Problem Set 9 (Transformations)

I went rogue this week and did a deep dive on compressed sensing. So here’s the compressed sensing problem, followed by an exploration of compressed sensing CT reconstruction.

2

My code for all sections of this problem is here. All the sampling and gradient descent is done in C++ using Eigen for vector and matrix operations. I use Python and matplotlib to generate the plots.

(a)

Generate and plot a periodically sampled time series { $t_j$ } of N points for the sum of two sine waves at 697 and 1209 Hz, which is the DTMF tone for the number 1 key.

Here’s a plot of 250 samples taken over one tenth of a second.

samples

(b)

Calculate and plot the Discrete Cosine Transform (DCT) coefficients { $f_i$ } for these data, defined by their multiplication by the matrix $f_i = \sum_{j = 0}^{N - 1} D_{ij} t_j$ , where

$\begin{align*} D_{ij} = \begin{cases} \sqrt{\frac{1}{N}} &(i = 0)\\ \sqrt{\frac{2}{N}} \cos \left( \frac{\pi (2j + 1) i}{2 N} \right) &(1 \leq i \leq N - 1) \end{cases} \end{align*}$

dct

(c)

Plot the inverse transform of the { $f_i$ } by multiplying them by the inverse of the DCT matrix (which is equal to its transpose) and verify that it matches the time series.

The original samples are recovered.

recovered samples

(d)

Randomly sample and plot a subset of M points { $t^\prime_k$ } of the { $t_j$ }; you’ll later investigate the dependence on the sample size.

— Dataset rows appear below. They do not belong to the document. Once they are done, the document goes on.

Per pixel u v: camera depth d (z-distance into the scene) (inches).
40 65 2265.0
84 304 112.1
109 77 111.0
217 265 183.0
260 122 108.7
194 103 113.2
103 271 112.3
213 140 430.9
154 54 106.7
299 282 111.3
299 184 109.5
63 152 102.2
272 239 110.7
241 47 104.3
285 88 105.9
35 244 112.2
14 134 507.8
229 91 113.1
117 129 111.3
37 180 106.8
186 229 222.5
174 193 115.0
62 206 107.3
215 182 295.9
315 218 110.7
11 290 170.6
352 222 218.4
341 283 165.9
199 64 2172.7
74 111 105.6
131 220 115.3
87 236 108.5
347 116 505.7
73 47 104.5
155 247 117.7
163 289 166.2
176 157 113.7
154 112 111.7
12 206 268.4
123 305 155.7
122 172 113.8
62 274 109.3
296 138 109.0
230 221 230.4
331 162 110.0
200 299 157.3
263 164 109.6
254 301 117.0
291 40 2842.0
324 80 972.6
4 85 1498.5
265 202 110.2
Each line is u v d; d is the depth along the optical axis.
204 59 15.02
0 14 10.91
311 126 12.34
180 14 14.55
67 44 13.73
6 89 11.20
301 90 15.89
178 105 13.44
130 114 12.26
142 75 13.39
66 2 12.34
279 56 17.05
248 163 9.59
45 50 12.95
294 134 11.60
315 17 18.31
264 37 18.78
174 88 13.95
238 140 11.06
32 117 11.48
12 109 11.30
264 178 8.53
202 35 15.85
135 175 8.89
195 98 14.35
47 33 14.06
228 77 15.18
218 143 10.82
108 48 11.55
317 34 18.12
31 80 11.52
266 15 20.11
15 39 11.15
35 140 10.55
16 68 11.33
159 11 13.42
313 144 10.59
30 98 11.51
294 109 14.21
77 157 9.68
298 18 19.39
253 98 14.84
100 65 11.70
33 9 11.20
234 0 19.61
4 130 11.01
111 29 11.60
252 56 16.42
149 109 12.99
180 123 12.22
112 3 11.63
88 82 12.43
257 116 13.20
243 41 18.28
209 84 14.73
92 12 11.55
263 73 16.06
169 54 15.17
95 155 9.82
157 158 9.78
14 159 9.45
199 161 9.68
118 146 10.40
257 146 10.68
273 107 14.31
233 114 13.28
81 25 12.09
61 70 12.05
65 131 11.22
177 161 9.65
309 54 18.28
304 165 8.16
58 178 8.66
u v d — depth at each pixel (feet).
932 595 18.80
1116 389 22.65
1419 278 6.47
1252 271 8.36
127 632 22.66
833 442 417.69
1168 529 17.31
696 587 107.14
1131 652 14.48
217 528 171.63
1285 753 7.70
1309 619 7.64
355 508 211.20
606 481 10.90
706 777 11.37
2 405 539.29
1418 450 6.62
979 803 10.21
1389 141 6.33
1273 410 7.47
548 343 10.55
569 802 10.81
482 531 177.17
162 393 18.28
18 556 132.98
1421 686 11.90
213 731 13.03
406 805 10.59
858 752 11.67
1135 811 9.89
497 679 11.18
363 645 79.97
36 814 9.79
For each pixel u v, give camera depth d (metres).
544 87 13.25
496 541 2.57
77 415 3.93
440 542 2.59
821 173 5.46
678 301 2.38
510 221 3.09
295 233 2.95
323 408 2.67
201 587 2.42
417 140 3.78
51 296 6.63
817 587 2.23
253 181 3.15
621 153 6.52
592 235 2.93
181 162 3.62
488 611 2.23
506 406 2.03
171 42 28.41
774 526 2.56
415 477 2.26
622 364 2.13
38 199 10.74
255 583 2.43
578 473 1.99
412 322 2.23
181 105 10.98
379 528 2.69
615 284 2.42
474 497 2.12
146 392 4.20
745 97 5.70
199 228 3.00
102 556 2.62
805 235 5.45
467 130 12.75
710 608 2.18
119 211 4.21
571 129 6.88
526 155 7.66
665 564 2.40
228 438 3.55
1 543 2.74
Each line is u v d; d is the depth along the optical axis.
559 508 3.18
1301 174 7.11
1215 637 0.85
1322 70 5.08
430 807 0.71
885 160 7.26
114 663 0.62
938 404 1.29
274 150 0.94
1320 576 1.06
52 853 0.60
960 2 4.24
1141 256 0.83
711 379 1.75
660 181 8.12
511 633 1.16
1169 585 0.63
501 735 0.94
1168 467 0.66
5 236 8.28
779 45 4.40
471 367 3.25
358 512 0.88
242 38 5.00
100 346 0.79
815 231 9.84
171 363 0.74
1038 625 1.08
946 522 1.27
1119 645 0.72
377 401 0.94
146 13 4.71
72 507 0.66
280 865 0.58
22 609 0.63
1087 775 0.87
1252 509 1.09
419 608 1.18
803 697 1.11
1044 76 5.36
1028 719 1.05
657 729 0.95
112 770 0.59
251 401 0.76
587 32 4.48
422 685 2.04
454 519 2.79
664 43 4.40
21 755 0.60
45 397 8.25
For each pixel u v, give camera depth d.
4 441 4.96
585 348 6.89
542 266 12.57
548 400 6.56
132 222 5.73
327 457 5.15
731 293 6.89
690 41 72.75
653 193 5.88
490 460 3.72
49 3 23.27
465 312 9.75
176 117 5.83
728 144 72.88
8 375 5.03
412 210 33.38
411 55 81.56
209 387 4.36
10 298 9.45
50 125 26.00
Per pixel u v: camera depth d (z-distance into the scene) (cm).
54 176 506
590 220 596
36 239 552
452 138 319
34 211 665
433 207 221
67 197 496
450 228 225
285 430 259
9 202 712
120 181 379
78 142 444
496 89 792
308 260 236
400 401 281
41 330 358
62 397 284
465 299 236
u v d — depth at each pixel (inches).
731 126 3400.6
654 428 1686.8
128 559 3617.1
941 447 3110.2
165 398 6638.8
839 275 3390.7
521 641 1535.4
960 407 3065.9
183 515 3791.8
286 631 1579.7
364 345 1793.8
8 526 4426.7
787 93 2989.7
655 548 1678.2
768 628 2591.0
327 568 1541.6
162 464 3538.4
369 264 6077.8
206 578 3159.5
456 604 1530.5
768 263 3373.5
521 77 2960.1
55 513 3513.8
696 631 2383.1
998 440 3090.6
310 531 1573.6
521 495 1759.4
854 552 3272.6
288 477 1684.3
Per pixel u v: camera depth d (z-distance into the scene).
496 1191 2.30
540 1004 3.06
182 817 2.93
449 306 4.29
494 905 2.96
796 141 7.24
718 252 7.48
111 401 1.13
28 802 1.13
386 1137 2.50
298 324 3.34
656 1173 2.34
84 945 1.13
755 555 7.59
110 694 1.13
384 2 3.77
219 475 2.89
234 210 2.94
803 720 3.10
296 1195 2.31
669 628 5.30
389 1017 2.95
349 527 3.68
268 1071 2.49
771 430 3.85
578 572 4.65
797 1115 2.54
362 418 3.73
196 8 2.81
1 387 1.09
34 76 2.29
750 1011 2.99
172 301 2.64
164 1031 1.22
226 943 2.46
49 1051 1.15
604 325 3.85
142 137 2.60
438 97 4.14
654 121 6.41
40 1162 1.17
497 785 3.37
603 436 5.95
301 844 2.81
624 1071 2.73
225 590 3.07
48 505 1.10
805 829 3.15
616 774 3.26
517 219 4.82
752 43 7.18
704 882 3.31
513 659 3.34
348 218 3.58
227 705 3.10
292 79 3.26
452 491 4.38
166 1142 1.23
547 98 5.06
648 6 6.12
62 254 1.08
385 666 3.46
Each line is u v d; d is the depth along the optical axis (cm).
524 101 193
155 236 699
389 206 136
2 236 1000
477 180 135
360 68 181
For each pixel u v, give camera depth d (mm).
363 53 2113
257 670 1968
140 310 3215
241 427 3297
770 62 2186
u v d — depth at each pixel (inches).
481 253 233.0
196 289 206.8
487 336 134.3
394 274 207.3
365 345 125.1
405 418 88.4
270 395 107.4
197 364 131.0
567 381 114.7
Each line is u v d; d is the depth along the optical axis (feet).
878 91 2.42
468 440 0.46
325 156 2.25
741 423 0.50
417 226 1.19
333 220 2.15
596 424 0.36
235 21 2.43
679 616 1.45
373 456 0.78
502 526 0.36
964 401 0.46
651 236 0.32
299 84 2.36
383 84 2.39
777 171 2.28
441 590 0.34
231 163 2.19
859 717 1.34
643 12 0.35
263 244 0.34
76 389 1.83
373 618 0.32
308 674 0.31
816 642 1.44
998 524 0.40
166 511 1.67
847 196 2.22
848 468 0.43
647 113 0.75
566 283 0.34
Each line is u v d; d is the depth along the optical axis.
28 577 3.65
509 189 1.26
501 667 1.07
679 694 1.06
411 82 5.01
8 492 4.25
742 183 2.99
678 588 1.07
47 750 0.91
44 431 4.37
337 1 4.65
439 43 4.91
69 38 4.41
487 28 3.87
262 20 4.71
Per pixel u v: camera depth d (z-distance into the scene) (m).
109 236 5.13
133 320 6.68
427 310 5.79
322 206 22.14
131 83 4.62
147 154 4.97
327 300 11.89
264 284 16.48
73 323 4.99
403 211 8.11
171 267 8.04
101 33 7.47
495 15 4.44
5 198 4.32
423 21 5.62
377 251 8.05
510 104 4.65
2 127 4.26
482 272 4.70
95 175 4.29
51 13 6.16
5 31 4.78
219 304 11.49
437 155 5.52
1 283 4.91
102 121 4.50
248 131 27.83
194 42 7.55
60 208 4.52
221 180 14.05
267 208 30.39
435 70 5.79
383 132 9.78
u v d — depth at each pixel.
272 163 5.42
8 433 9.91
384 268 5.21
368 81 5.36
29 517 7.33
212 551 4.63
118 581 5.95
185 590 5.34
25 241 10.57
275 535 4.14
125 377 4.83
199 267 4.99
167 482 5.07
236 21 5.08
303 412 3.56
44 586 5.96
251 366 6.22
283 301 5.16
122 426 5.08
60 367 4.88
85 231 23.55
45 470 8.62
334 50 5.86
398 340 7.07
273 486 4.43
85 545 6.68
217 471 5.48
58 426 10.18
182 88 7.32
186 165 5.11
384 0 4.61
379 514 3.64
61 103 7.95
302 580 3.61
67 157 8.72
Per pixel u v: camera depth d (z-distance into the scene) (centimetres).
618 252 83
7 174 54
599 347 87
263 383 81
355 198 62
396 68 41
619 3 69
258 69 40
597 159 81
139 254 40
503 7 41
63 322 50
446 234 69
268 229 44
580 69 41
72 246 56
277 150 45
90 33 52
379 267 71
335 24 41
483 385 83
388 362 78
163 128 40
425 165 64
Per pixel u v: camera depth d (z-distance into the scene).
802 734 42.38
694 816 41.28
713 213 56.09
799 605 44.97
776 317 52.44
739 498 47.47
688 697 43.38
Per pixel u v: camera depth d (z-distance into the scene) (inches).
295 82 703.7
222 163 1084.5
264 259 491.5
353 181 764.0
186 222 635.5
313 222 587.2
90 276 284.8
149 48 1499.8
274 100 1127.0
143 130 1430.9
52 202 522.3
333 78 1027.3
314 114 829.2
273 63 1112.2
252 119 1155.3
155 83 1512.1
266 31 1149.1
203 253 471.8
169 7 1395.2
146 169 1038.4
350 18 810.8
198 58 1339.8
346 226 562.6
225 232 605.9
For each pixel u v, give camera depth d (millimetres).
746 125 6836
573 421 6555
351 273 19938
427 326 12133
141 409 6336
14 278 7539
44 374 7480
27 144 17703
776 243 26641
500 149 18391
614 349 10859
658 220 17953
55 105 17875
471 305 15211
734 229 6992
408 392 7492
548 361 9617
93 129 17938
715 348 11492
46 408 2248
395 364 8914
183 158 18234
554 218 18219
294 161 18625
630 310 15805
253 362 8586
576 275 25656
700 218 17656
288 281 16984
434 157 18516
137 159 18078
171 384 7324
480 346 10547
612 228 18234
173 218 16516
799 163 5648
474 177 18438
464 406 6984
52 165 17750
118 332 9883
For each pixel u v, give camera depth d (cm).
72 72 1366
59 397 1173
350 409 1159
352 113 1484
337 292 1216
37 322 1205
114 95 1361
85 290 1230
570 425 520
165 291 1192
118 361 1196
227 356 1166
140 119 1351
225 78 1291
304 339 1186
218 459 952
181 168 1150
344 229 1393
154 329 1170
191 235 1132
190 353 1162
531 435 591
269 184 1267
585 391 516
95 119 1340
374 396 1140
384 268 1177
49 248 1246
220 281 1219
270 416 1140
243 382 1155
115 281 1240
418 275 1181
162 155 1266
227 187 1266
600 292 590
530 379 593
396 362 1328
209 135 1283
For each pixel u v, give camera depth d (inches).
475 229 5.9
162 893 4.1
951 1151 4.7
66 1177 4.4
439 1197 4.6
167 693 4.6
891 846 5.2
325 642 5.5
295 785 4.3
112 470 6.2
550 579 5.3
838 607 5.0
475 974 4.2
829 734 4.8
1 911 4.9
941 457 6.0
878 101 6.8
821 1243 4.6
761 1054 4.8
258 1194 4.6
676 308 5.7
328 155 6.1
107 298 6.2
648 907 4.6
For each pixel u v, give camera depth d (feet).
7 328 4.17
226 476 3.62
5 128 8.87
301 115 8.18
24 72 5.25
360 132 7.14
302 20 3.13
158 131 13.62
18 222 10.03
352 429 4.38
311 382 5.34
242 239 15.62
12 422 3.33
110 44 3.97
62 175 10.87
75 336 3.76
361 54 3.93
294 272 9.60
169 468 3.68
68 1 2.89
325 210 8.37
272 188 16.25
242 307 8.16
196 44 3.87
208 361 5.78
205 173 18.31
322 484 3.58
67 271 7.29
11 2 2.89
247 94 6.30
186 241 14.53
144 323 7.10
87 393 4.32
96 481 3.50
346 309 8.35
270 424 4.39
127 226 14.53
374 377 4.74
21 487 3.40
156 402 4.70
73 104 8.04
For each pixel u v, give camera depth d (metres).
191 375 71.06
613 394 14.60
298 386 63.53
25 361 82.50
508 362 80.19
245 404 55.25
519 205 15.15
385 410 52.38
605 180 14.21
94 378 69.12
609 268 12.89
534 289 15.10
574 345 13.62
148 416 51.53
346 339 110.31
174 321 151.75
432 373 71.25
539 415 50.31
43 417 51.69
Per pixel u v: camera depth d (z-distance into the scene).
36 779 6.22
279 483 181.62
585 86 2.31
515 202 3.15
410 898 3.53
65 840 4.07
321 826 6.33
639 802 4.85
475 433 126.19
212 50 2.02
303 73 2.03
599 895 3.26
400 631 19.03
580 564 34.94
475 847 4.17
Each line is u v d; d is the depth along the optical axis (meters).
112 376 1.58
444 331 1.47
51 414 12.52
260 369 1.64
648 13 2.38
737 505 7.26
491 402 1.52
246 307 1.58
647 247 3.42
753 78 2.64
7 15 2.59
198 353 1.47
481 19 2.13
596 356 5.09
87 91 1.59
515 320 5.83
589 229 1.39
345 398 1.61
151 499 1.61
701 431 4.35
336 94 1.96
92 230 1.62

Here I’ve selected 100 samples from the original 250. The plot is recognizable but very distorted.

subset samples

(e)

Starting with a random guess for the DCT coefficients { $f^\prime_i$ }, use gradient descent to minimize the error at the sample points

$\min_{\{f^\prime_i\}} \sum_{k = 0}^{M - 1} \left( t^\prime_k - \sum_{j = 0}^{N - 1} D_{ij} f^\prime_i \right)^2$

and plot the resulting estimated coefficients.

Gradient descent very quickly drives the loss function to zero. However it’s not reconstructing the true DCT coefficients.

recovered dct (unregularized)

To make sure I don’t have a bug in my code, I plotted the samples we get by performing the inverse DCT on the estimated coefficients.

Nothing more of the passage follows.